HCT's innovative STABLE programme

Posted: October 11 2018

HCT's innovative STABLE programme

An exercise programme for people with Parkinson's disease, developed by HCT clinicians, is making a difference to patients across the county.

STABLE (Staying Active with Big Limb Exercises) is the brainchild of Wendy Forsyth, Physiotherapist and Gillian Murphy, Occupational Therapist.

Parkinson's is a progressive neurological condition with the main symptoms being a tremor, rigidity and slowness of movement. The STABLE programme is centred towards improving everyday tasks such as getting dressed, getting out of bed, walking, maintaining balance, writing, cooking or shopping. The tasks in each exercise sessions are chosen by group members in areas they wish to address. 

Over the past four years STABLE has helped more than 50 people across the county living with Parkinson's disease to maintain their independence and increase their quality of life. It has been recognised as providing such positive results that local services are looking to expand the programme more widely, ultimately aiming to offer it across all localities.

Wendy said: "The Parkinson's STABLE programme is an eight-week functional group exercise session. It runs at Danesbury Neurological Centre in Welwyn for people who are newly diagnosed or who have mild symptoms. Each group has a maximum of eight people to allow plenty of attention from the therapists."

Gillian said: "It is very common for people with Parkinson's disease to become socially isolated as their condition deteriorates. Going out in public can become a big thing, and when your confidence drops because you have lost certain abilities it is easy to shut yourself away. The group provides social support and interaction with others in similar situations which participants have found extremely helpful.

"There is research to show we can influence the chemicals in our brain to help delay the progression of the condition. This is by using high intensity exercises which encourages people to move with more physical effort, using bigger movements.

"People with Parkinson's have difficulty sensing the amount of effort needed to move normally; by using the high intensity exercises and mindfulness of movement we aim to address these problems. We encourage everyone to take the exercises away with them into their routines each day.

"This programme is very cost effective to the NHS helping to reduce the demand on services.
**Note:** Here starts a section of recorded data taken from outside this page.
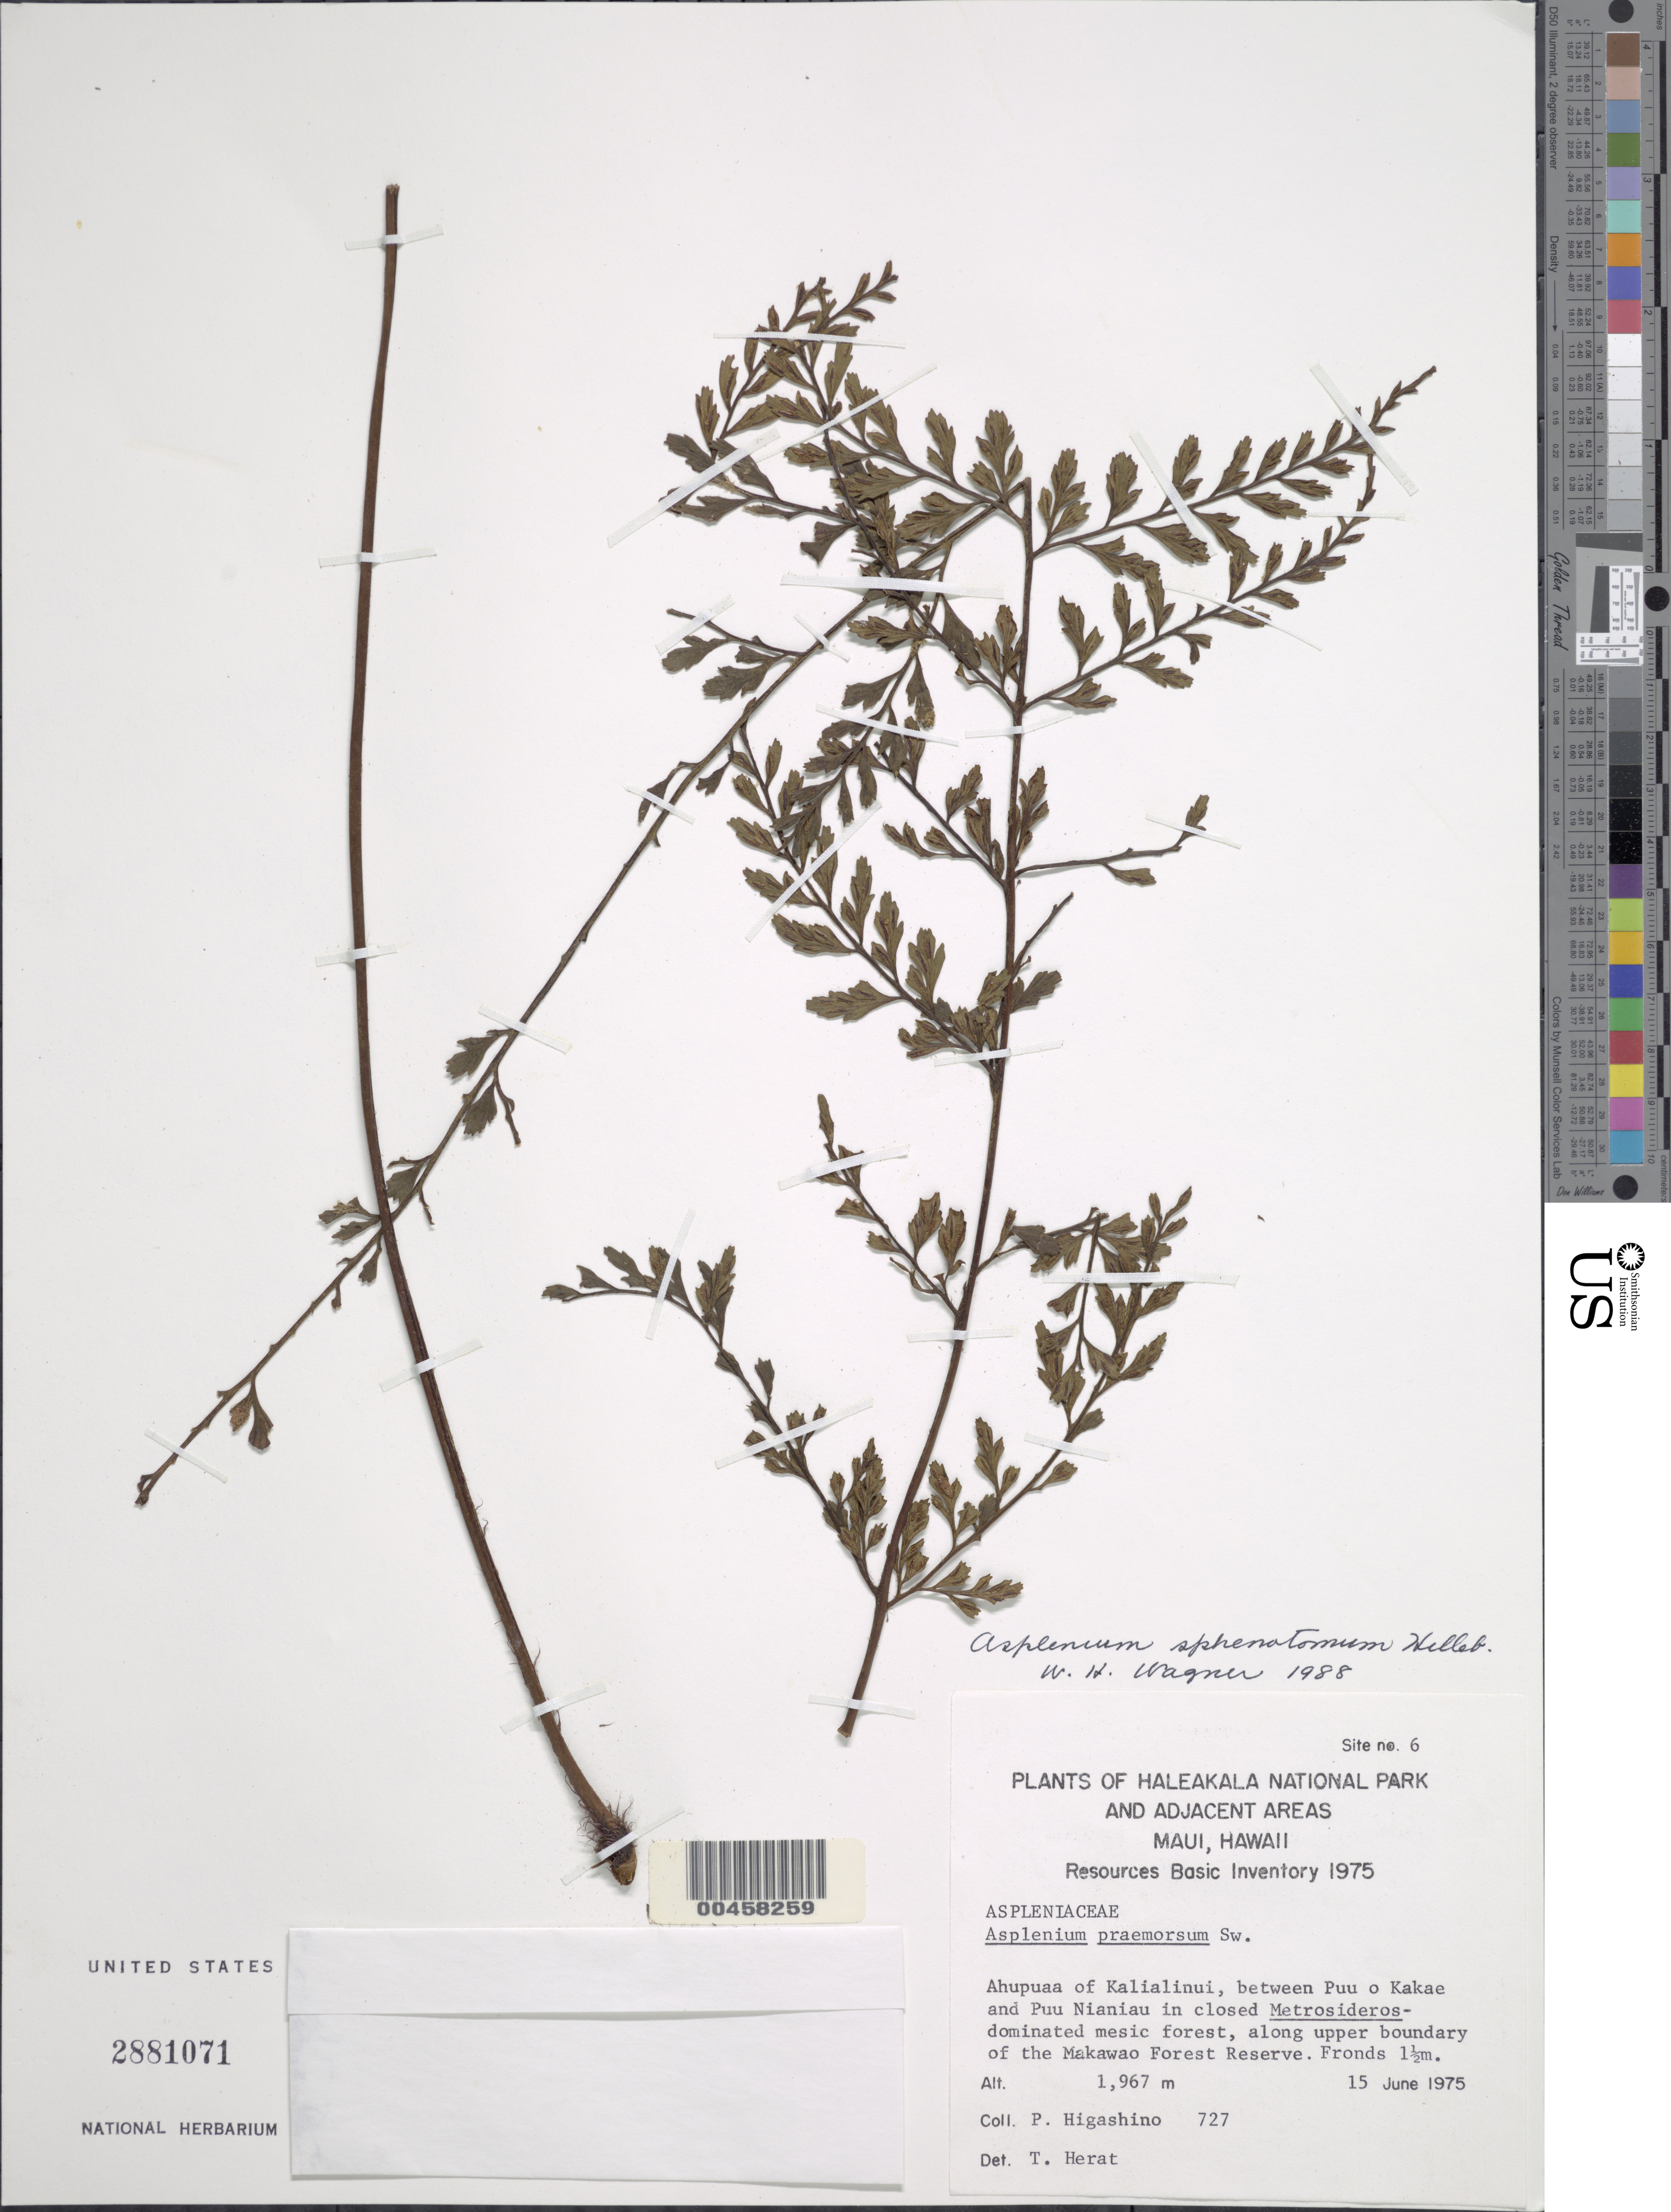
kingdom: Plantae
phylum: Tracheophyta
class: Polypodiopsida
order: Polypodiales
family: Aspleniaceae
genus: Asplenium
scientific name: Asplenium sphenotomum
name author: Hillebr.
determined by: Wagner, W. H.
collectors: P. Higashino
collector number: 727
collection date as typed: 15 Jun 1975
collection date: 1975-06-15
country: United States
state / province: Hawaii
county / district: Maui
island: Maui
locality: Haleakala Nat'l Park & adjac. areas, Site #6, Ahupuaa of Kalialinui, bet. Puu o Kakae & Puu Nianiau, along upper boundary of ...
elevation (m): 1967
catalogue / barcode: US 2881071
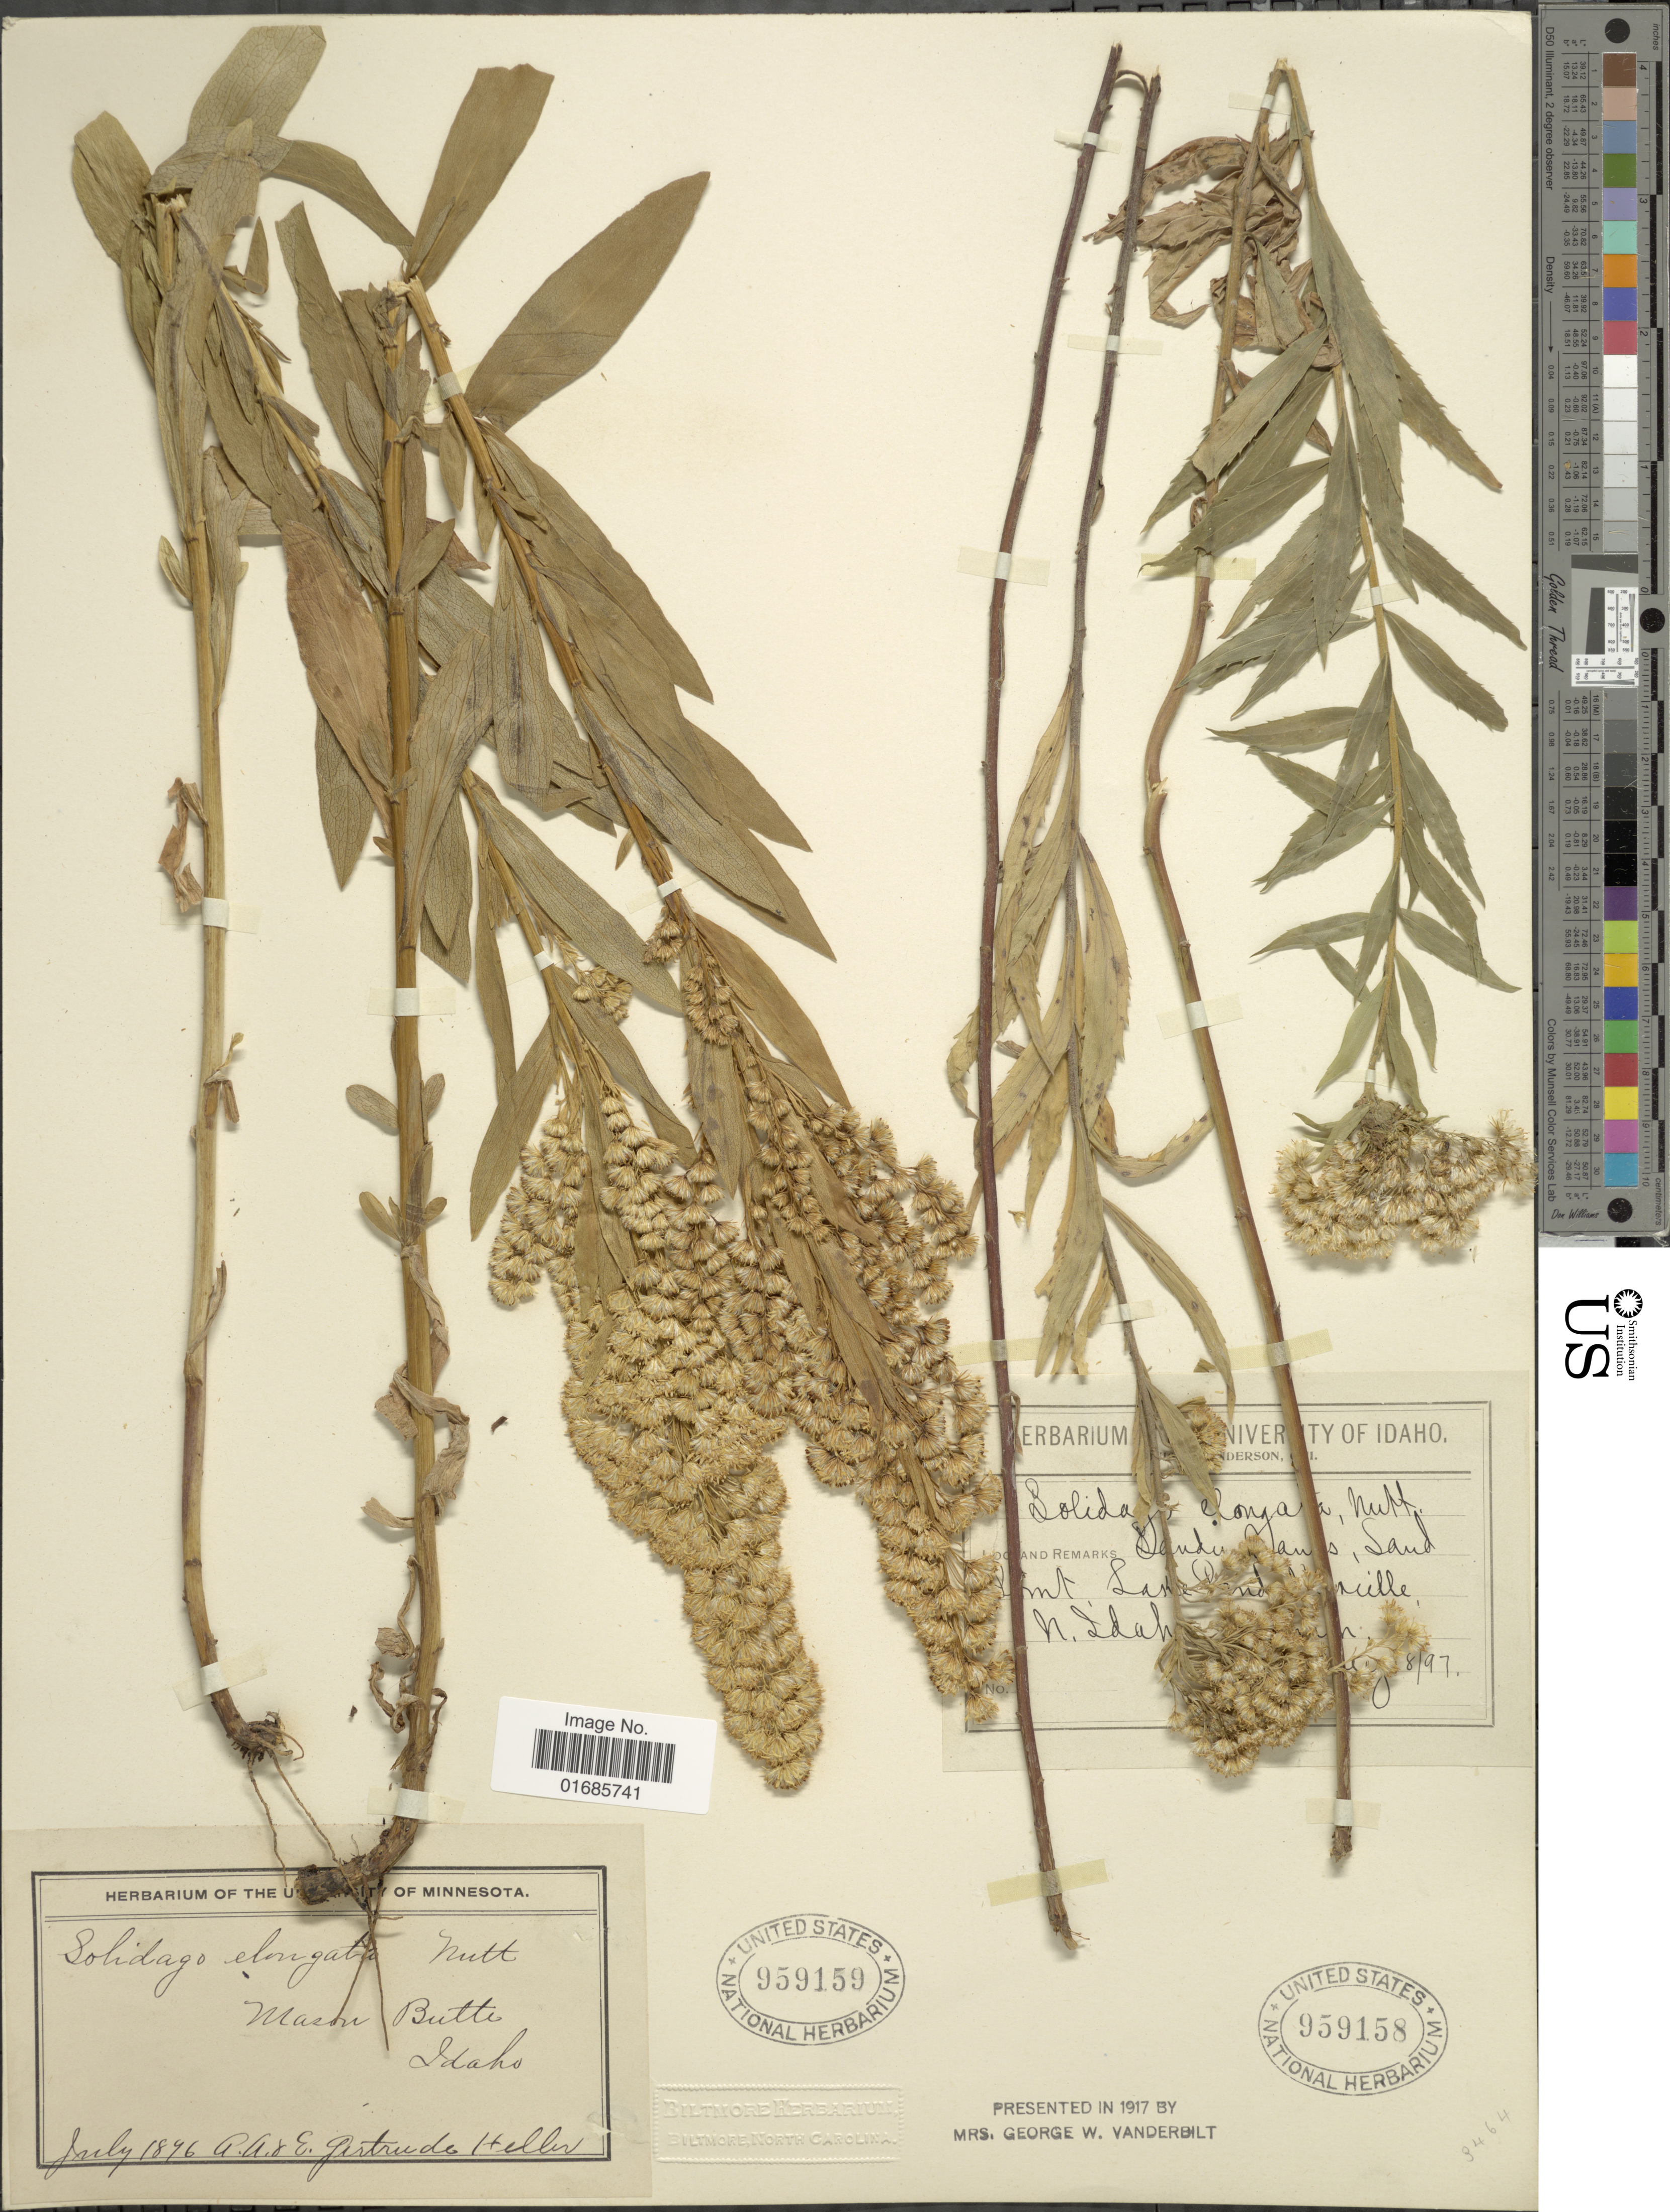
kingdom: Plantae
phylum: Tracheophyta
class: Magnoliopsida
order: Asterales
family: Asteraceae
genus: Solidago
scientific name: Solidago canadensis var. salebrosa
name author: (Piper) M.E. Jones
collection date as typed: Transcribed d/m/y: 8//97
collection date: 1897-08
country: United States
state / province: Idaho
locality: [illegible text] Lake [illegible text] nielle, N. Idaho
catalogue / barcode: US 959158-2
It also reduces the demand on social care needs and on carers as people are able to manage their condition and remain more independent."

Help is being offered by the University of Hertfordshire's Research Design Service to support writing of a research grant application and analysing data, funded by the National Institute for Health Research. The Friends of Danesbury, a charity group in Welwyn, has also provided support with funding.

A paper will shortly be published outlining the positive effects of STABLE. In addition, a manual to help train other therapists to deliver the programme is being drawn up and an increasing number of local therapists are now trained to deliver the programme.

Peter's story

Peter Dixon, 59, of Stevenage, was diagnosed with Parkinson's in 2014. He now runs his own community exercise class following his time on the eight-week Parkinson's STABLE programme. Peter said: "I cannot thank Gillian and Wendy enough. Their programme gave me my confidence back, my social life and my independence. I cannot be cured but I am able to manage day-to-day activities better."